- **AVAILABLE RECORDS**

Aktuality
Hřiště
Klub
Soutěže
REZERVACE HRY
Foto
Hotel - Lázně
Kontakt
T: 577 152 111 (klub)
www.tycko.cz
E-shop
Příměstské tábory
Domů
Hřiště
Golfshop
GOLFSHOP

- **TASK TO CARRY OUT**
Copy out all of the data. Keep every word unchanged.

- **RESULT**
Aktuality
Hřiště
Klub
Soutěže
REZERVACE HRY
Foto
Hotel - Lázně
Kontakt
T: 577 152 111 (klub)
www.tycko.cz
E-shop
Příměstské tábory
Domů
Hřiště
Golfshop
GOLFSHOP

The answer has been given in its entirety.